Square Home has tons of options, including some that let you control exactly how your tiles appear — everything from the number of columns for the tiles to the size of icons and text within them and the color and style of backgrounds used for different blocks. It also allows you to create some potentially useful custom shortcuts beyond just the usual gestures. You can set certain actions to occur when your phone is set flat with its screen facing either up or down, for instance, or even when you shake your phone.
Square Home 3 is free with an optional $5 key for advanced features, options, and tile effects.
In short: If you miss the old Windows Phone interface or just like the idea of keeping everything you need in front of you and neatly organized in a geometrical manner, Square Home is your Android home screen answer.
Sometimes, the simplest solutions can be the most effective. That’s the idea behind Niagara Launcher, which works to strip away all the extraneous elements of an Android home screen and leave you only with fast and fuss-free tools to get where you need to go.
There’s not a heck of a lot to Niagara, and that’s kinda the point: The home screen’s main element is its vertical alphabet menu, which lets you quickly scroll or tap to find any app you need without any scanning around. In a nice ergonomic twist, you can swipe or tap the list from the left or the right side of your screen, too, making it convenient to access no matter how you hold your phone.
Beyond that, Niagara offers up direct shortcuts to your own custom-set selection of favorites — to the left of the scrolling list — along with a text-based app-searching system, a general Google Search shortcut, and a simple clock. And when you have a pending notification, Niagara puts it right on your home screen for easy and ergonomic access.
Niagara Launcher is free.
In short: If you don’t care about widgets or customization and want something super-minimalist and focused on optimal ergonomics, Niagara is an exceptional option worth considering.
From minimalism to maximalism, the last launcher in our list is a longtime Android power-user favorite that provides you with every option under the sun. Nova Launcher starts you off with a simple blank slate and lets you set things up in any way you want, down to the tiniest of details.
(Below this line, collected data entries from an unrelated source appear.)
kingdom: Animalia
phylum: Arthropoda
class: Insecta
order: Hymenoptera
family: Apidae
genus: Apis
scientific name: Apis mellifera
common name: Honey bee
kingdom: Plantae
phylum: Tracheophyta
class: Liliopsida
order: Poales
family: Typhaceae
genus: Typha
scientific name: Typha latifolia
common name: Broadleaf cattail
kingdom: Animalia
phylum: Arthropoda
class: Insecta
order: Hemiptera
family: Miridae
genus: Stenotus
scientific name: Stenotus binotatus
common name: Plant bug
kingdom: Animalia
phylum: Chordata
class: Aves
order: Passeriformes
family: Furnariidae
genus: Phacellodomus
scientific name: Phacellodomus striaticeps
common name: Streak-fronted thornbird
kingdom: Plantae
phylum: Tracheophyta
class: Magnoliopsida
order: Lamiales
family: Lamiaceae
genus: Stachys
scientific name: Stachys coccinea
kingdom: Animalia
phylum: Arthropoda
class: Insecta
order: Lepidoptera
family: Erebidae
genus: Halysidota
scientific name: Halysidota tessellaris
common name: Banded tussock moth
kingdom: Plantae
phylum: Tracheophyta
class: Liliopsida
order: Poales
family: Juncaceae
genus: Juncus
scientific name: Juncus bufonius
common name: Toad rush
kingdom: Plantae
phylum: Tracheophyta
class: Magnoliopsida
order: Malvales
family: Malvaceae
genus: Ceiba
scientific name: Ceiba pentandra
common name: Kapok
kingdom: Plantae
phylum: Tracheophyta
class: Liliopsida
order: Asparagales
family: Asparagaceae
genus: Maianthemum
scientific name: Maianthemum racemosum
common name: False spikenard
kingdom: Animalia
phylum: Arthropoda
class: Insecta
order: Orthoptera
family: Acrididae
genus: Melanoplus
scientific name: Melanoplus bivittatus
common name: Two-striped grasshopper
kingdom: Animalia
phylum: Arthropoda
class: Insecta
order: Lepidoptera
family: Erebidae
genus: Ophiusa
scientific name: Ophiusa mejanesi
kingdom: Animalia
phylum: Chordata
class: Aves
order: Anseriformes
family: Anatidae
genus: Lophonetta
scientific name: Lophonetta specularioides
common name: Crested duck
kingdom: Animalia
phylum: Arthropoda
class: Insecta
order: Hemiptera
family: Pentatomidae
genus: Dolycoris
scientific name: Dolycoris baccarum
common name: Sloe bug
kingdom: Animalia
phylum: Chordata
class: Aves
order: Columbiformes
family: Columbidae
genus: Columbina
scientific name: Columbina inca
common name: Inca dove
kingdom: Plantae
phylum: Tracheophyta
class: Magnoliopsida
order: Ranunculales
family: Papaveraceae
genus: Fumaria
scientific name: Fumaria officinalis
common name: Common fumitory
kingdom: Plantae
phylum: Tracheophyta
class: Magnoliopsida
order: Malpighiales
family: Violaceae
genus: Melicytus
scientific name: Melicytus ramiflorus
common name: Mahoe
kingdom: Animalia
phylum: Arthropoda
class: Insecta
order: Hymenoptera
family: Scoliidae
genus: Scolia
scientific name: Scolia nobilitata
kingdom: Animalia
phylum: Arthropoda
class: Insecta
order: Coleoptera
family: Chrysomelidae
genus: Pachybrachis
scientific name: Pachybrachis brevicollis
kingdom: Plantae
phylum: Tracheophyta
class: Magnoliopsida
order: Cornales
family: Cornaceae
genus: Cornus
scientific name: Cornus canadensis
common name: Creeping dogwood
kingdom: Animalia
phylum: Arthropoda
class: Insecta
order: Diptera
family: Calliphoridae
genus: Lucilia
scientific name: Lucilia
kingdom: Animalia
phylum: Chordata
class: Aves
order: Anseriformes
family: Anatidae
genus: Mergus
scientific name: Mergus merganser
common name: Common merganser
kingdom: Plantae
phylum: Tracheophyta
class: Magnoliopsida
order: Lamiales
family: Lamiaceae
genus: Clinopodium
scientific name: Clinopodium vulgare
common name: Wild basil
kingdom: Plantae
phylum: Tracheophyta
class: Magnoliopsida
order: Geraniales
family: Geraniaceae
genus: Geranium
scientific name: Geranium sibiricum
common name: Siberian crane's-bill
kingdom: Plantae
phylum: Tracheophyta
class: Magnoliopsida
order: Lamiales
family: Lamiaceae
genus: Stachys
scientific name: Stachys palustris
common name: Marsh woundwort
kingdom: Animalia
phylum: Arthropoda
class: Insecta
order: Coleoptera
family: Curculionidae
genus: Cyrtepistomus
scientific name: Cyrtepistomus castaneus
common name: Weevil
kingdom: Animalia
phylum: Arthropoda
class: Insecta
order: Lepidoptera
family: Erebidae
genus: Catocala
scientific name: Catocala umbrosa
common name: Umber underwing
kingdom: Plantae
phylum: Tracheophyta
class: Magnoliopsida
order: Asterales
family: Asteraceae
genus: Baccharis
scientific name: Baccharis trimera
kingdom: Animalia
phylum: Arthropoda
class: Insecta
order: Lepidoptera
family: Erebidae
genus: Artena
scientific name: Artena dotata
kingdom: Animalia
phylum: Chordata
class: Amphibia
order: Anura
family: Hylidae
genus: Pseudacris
It’s no exaggeration: Once you add whatever series of shortcuts, folders, and widgets you like to your home screen panels, you can peruse Nova’s settings to find intricate customizations for almost anything imaginable — ranging from the precise size of the font used for app names to the amount of padding between items, the level of transparency of the app drawer background, and even the style and speed of every animation and transition you see.
Beyond just the customization stuff, Nova has some seriously powerful possibilities for optimizing your home screen to any set of specifications. You can create a custom dark theme that makes various areas of your home screen easier on the eyes as soon as the sun goes down, you can create a variety of custom gestures for quickly accessing any apps or actions you need, and you can add in helpful shortcuts like one-tap commands for tasks like uninstalling or restarting apps on demand.
Nova Launcher is free with an optional $5 upgrade for certain advanced features.
In short: If you want complete control over every element of your home screen environment — and you know exactly what kind of effect you’re after — Nova Launcher’s got your name written all over it.